The nurses try to pry Masha off the incubator, but the divine mother’s love for her son is no match for the nurses.

“There’s nothing we can do Masha,” Dr. Petrov waves off the nurses, “leave her be. Let her grieve.”

Everyone exits the room but Masha.

BEE—EEP, BEEP, BEEP…

Masha looks up at the monitor, she sees one spike, then a second spike, and a third, the heart rate on the monitor starts to climb, 5, 10, 20, 25, 30… She hears Alex gasp, respiration rate, 2,4,6,8,…

“Doctor!”

Dr. Petrov rushes back into the room. He couldn’t believe what was happening. This is the first time he’s ever seen an infant comeback to life after being pronounced clinically dead.

“This is impossible,” Dr. Petrov stared the vital signs machine, not realizing a lit cigarette in his mouth, ash falling to the ground without anyone noticing in the room. “This is a miracle. I’ve never ever seen this before.”

Vital signs stabilizing, heart rate normal, breathing normal, Alex shoots a playful smile at Masha.

“Thank You, Thank You, God!” Masha said looking up to the heavens.

The nurses in the room touch their forehead, chest, left, and right shoulders drawing a cross in prayer.

****
Five years past.
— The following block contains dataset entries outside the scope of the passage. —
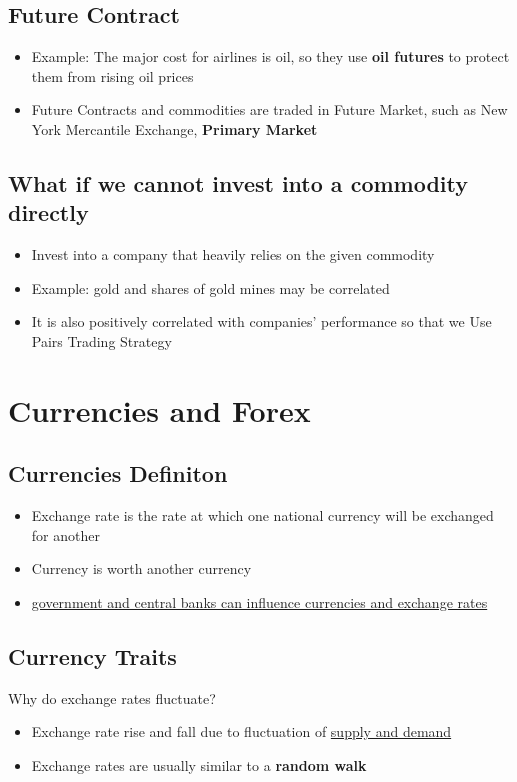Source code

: \documentclass{article}
\begin{document}
\subsection{Future Contract}
\begin{itemize}
\item Example: The major cost for airlines is oil, so they use \textbf{oil futures} to protect them from rising oil prices
\item Future Contracts and commodities are traded in Future Market, such as New York Mercantile Exchange, \textbf{Primary Market}
\end{itemize}

\subsection{What if we cannot invest into a commodity directly}
\begin{itemize}
\item Invest into a company that heavily relies on the given commodity
\item Example: gold and shares of gold mines may be correlated
\item It is also positively correlated with companies' performance so that we Use Pairs Trading Strategy
\end{itemize}

\section{Currencies and Forex}
\subsection{Currencies Definiton}
\begin{itemize}
\item Exchange rate is the rate at which one national currency will be exchanged for another
\item Currency is worth another currency
\item \underline{government and central banks can influence currencies and exchange rates}
\end{itemize}

\subsection{Currency Traits}
Why do exchange rates fluctuate?
\begin{itemize}
\item Exchange rate rise and fall due to fluctuation of \underline{supply and demand}
\item Exchange rates are usually similar to a \textbf{random walk}
\end{itemize}
\end{document}
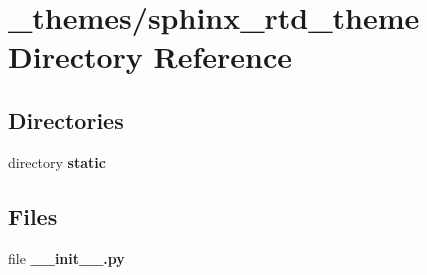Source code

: \section{\-\_\-themes/sphinx\-\_\-rtd\-\_\-theme Directory Reference}
\label{dir_f2b871c1698b29ab9f0fbde336174203}
\subsection*{Directories}
\begin{DoxyCompactItemize}
\item 
directory {\bf static}
\end{DoxyCompactItemize}
\subsection*{Files}
\begin{DoxyCompactItemize}
\item 
file {\bfseries \-\_\-\-\_\-init\-\_\-\-\_\-.\-py}
\end{DoxyCompactItemize}
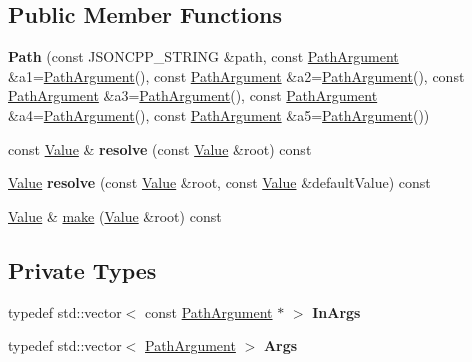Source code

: \subsection*{Public Member Functions}
\begin{DoxyCompactItemize}
\item 
\mbox{\label{classJson_1_1Path_a7356c0e9c1fc2276390fd396271c1300}} 
{\bfseries Path} (const J\+S\+O\+N\+C\+P\+P\+\_\+\+S\+T\+R\+I\+NG \&path, const \hyperlink{classJson_1_1PathArgument}{Path\+Argument} \&a1=\hyperlink{classJson_1_1PathArgument}{Path\+Argument}(), const \hyperlink{classJson_1_1PathArgument}{Path\+Argument} \&a2=\hyperlink{classJson_1_1PathArgument}{Path\+Argument}(), const \hyperlink{classJson_1_1PathArgument}{Path\+Argument} \&a3=\hyperlink{classJson_1_1PathArgument}{Path\+Argument}(), const \hyperlink{classJson_1_1PathArgument}{Path\+Argument} \&a4=\hyperlink{classJson_1_1PathArgument}{Path\+Argument}(), const \hyperlink{classJson_1_1PathArgument}{Path\+Argument} \&a5=\hyperlink{classJson_1_1PathArgument}{Path\+Argument}())
\item 
\mbox{\label{classJson_1_1Path_ad1abdc54d2e03fc0e9436c3b9fd55a33}} 
const \hyperlink{classJson_1_1Value}{Value} \& {\bfseries resolve} (const \hyperlink{classJson_1_1Value}{Value} \&root) const
\item 
\mbox{\label{classJson_1_1Path_ab65ab001ccdbc6f8b5f123da58b92539}} 
\hyperlink{classJson_1_1Value}{Value} {\bfseries resolve} (const \hyperlink{classJson_1_1Value}{Value} \&root, const \hyperlink{classJson_1_1Value}{Value} \&default\+Value) const
\item 
\hyperlink{classJson_1_1Value}{Value} \& \hyperlink{classJson_1_1Path_a858f9426f0f7bbe0450644d72b44e26b}{make} (\hyperlink{classJson_1_1Value}{Value} \&root) const
\end{DoxyCompactItemize}
\subsection*{Private Types}
\begin{DoxyCompactItemize}
\item 
\mbox{\label{classJson_1_1Path_ab29d7b2fc896c7d3c5ed4609af3a3f23}} 
typedef std\+::vector$<$ const \hyperlink{classJson_1_1PathArgument}{Path\+Argument} $\ast$ $>$ {\bfseries In\+Args}
\item 
\mbox{\label{classJson_1_1Path_a27d96232d034d7a78286468676f9cb3e}} 
typedef std\+::vector$<$ \hyperlink{classJson_1_1PathArgument}{Path\+Argument} $>$ {\bfseries Args}
\end{DoxyCompactItemize}
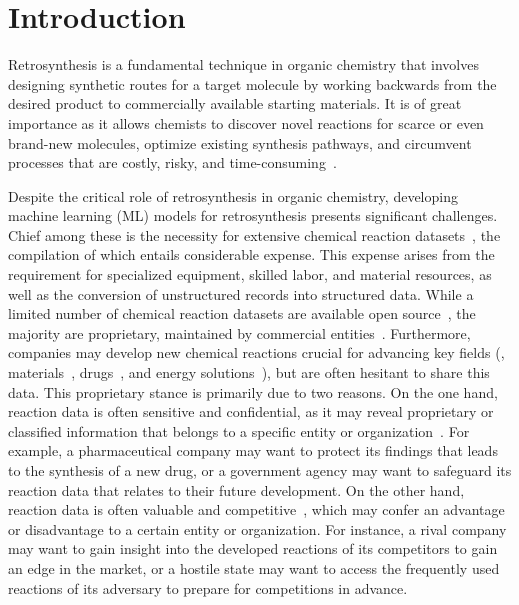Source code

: \section{Introduction}\label{sec:intro}

Retrosynthesis is a fundamental technique in organic chemistry that involves designing synthetic routes for a target molecule by working backwards from the desired product to commercially available starting materials. It is of great importance as it allows chemists to discover novel reactions for scarce or even brand-new molecules, optimize existing synthesis pathways, and circumvent processes that are costly, risky, and time-consuming~\citep{subbaraman2011flawed,struble2020current}.

Despite the critical role of retrosynthesis in organic chemistry, developing machine learning (ML) models for retrosynthesis presents significant challenges. Chief among these is the necessity for extensive chemical reaction datasets~\citep{zhang2024retrosynthesis}, the compilation of which entails considerable expense. This expense arises from the requirement for specialized equipment, skilled labor, and material resources, as well as the conversion of unstructured records into structured data. While a limited number of chemical reaction datasets are available open source~\citep{lowe2012extraction,Lowe2017}, the majority are proprietary, maintained by commercial entities~\citep{goodman2009computer,lawson2014making,mayfield2017pistachio}. Furthermore, companies may develop new chemical reactions crucial for advancing key fields (\eg, materials~\citep{bozbag2012synthesis,fayette2014chemical}, drugs~\citep{blakemore2018organic}, and energy solutions~\citep{binder2009simple,poizot2011clean}), but are often hesitant to share this data. This proprietary stance is primarily due to two reasons. On the one hand, reaction data is often sensitive and confidential, as it may reveal proprietary or classified information that belongs to a specific entity or organization~\citep{shimizu2015privacy,simm2021splitting}. For example, a pharmaceutical company may want to protect its findings that leads to the synthesis of a new drug, or a government agency may want to safeguard its reaction data that relates to their future development. On the other hand, reaction data is often valuable and competitive~\citep{muetterties1977molecular,schooler2011unpublished}, which may confer an advantage or disadvantage to a certain entity or organization. For instance, a rival company may want to gain insight into the developed reactions of its competitors to gain an edge in the market, or a hostile state may want to access the frequently used reactions of its adversary to prepare for competitions in advance. 







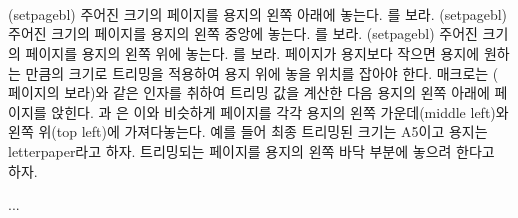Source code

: \begin{syntax}
\cmd{\setpagebl} \\
\cmd{\setpageml} \\
\cmd{\setpagetl} \\
\end{syntax}
\glossary(setpagebl)%
  {}%
  {주어진 크기의 페이지를 용지의 왼쪽 아래에 놓는다. 를 보라.}
\glossary(setpagebl)%
  {}%
  {주어진 크기의 페이지를 용지의 왼쪽 중앙에 놓는다. 를 보라.}
\glossary(setpagebl)%
  {}%
  {주어진 크기의 페이지를 용지의 왼쪽 위에 놓는다. 를 보라.}
페이지가 용지보다 작으면 용지에 원하는 만큼의 크기로 트리밍을 적용하여
용지 위에 놓을 위치를 잡아야 한다.
\cmd{\setpagebl} 매크로는 \cmd{\settrimmedsize} (\pageref{tab:rectsize} 페이지의 \를 보라)와 같은 인자를 취하여 트리밍 값을 계산한 다음 용지의 왼쪽 아래에 페이지를 앉힌다. 
\cmd{\setpageml}과 \cmd{\setpagetl}은 이와 비슷하게 페이지를 각각 용지의 왼쪽 가운데(middle left)와 왼쪽 위(top left)에 가져다놓는다. 
예를 들어 최종 트리밍된 크기는 A5이고 용지는 letterpaper라고 하자. 트리밍되는 페이지를 용지의 왼쪽 바닥 부분에 놓으려 한다고 하자.
\begin{lcode}
\pagebv %
\setpagebl{\paperheight}{\paperwidth}{*}
...
\checkandfixthelayout
\end{lcode}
Masha kept Alex close to her, protected from the outside world. She was always afraid to let Alex out of her sight, especially to play with other kids his age, in fact she wouldn’t even let him go to kindergarten when the time came. Masha treated Alex as if he was glass, but more fragile.

Masha was feeling sluggish and tired constantly, so she decided to go to the doctor’s to see what was going on with her. Her her blood work came back abnormal and after numerous visits to medical specialists who conducted multitude of tests, she was diagnosed with stage 4 Leukemia. The doctor’s gave Masha five months to live at best, it was too late for treatment.
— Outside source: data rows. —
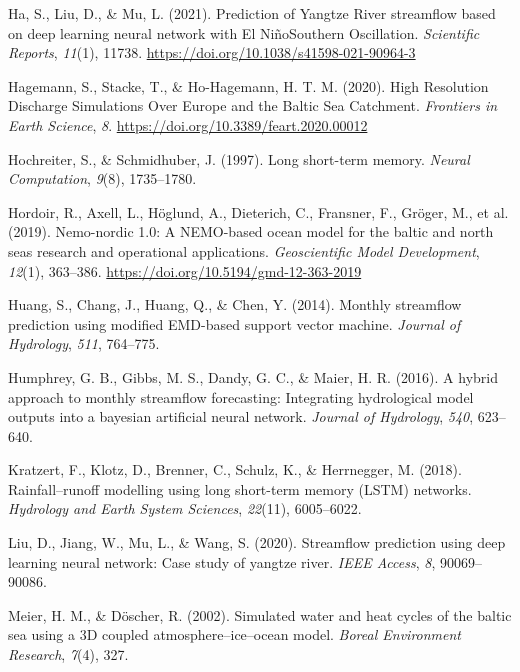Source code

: \documentclass[
]{agujournal2019}
\newlength{\cslhangindent}
\newenvironment{CSLReferences}[2] %
 {\begin{list}{}{%
  \setlength{\itemindent}{0pt}
  \setlength{\leftmargin}{0pt}
  \setlength{\parsep}{0pt}
  \ifodd #1
   \setlength{\leftmargin}{\cslhangindent}
   \setlength{\itemindent}{-1\cslhangindent}
  \fi
  \setlength{\itemsep}{#2\baselineskip}}}
 {\end{list}}
\begin{document}
\begin{CSLReferences}{1}{0}
Ha, S., Liu, D., \& Mu, L. (2021). Prediction of Yangtze River
streamflow based on deep learning neural network with El
Niño{\textendash}Southern Oscillation. \emph{Scientific Reports},
\emph{11}(1), 11738. \url{https://doi.org/10.1038/s41598-021-90964-3}

Hagemann, S., Stacke, T., \& Ho-Hagemann, H. T. M. (2020). High
{Resolution Discharge Simulations Over Europe} and the {Baltic Sea
Catchment}. \emph{Frontiers in Earth Science}, \emph{8}.
\url{https://doi.org/10.3389/feart.2020.00012}

Hochreiter, S., \& Schmidhuber, J. (1997). Long short-term memory.
\emph{Neural Computation}, \emph{9}(8), 1735--1780.

Hordoir, R., Axell, L., Höglund, A., Dieterich, C., Fransner, F.,
Gröger, M., et al. (2019). Nemo-nordic 1.0: A NEMO-based ocean model for
the baltic and north seas {\textendash} research and operational
applications. \emph{Geoscientific Model Development}, \emph{12}(1),
363--386. \url{https://doi.org/10.5194/gmd-12-363-2019}

Huang, S., Chang, J., Huang, Q., \& Chen, Y. (2014). Monthly streamflow
prediction using modified EMD-based support vector machine.
\emph{Journal of Hydrology}, \emph{511}, 764--775.

Humphrey, G. B., Gibbs, M. S., Dandy, G. C., \& Maier, H. R. (2016). A
hybrid approach to monthly streamflow forecasting: Integrating
hydrological model outputs into a bayesian artificial neural network.
\emph{Journal of Hydrology}, \emph{540}, 623--640.

Kratzert, F., Klotz, D., Brenner, C., Schulz, K., \& Herrnegger, M.
(2018). Rainfall--runoff modelling using long short-term memory (LSTM)
networks. \emph{Hydrology and Earth System Sciences}, \emph{22}(11),
6005--6022.

Liu, D., Jiang, W., Mu, L., \& Wang, S. (2020). Streamflow prediction
using deep learning neural network: Case study of yangtze river.
\emph{IEEE Access}, \emph{8}, 90069--90086.

Meier, H. M., \& Döscher, R. (2002). Simulated water and heat cycles of
the baltic sea using a 3D coupled atmosphere--ice--ocean model.
\emph{Boreal Environment Research}, \emph{7}(4), 327.


\end{CSLReferences}
\end{document}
Masha was distraught for days, weeks, and months, not because she was afraid of dying but because she had no family, nobody to take care of her little Alex once she’s gone.
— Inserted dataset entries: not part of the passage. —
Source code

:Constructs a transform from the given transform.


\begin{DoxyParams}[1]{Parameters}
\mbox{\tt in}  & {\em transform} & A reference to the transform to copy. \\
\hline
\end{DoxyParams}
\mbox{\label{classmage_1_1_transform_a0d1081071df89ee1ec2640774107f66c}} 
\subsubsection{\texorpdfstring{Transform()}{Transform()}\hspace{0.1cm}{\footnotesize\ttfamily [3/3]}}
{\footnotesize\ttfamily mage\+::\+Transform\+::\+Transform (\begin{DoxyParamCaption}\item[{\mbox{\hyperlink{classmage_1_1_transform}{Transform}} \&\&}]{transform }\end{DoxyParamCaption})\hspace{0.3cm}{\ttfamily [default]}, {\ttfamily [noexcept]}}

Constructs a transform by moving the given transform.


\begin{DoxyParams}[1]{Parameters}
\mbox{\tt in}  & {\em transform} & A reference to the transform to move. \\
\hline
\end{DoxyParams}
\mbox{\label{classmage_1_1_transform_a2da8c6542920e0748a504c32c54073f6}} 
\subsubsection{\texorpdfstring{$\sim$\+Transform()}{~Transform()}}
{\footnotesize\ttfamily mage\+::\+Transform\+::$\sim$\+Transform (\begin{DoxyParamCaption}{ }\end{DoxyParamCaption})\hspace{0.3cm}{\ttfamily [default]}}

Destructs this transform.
One day, Alex sees his mom crying in bed unable to get up due to her weakness, “what’s wrong mom?”

“Nothing for you to worry my son. My precious little boy,” as the words left her mouth her sobs grew more intense, her entire body shaking with each sob, “you’re going to have to be a big boy. I’m not going to be here for very long.”

Alex’s eyes began to well up, “what do you mean, mom?”

“I’m sick. Very sick,” Masha turns away from Alex, so he doesn’t see her anguish.

That dreaded day had finally came.

“Mom! Wake Up! Wake Up!”

There was just silence. Alex pulled and tugged on his mom’s lifeless body, hoping to rouse her out of a dream, out of her sleep, but to no avail. He cried and tugged for hours, until finally a neighbor came who checked on them daily.

Masha asked her neighbor to come by everyday to ensure everything was fine, but today, nothing was fine. The neighbor called the authorities to dispose of the body and take Alex away.

The police pried Alex off his Mother’s corpse so that the coroners can take the body away. They took Alex to his new home, the local orphanage.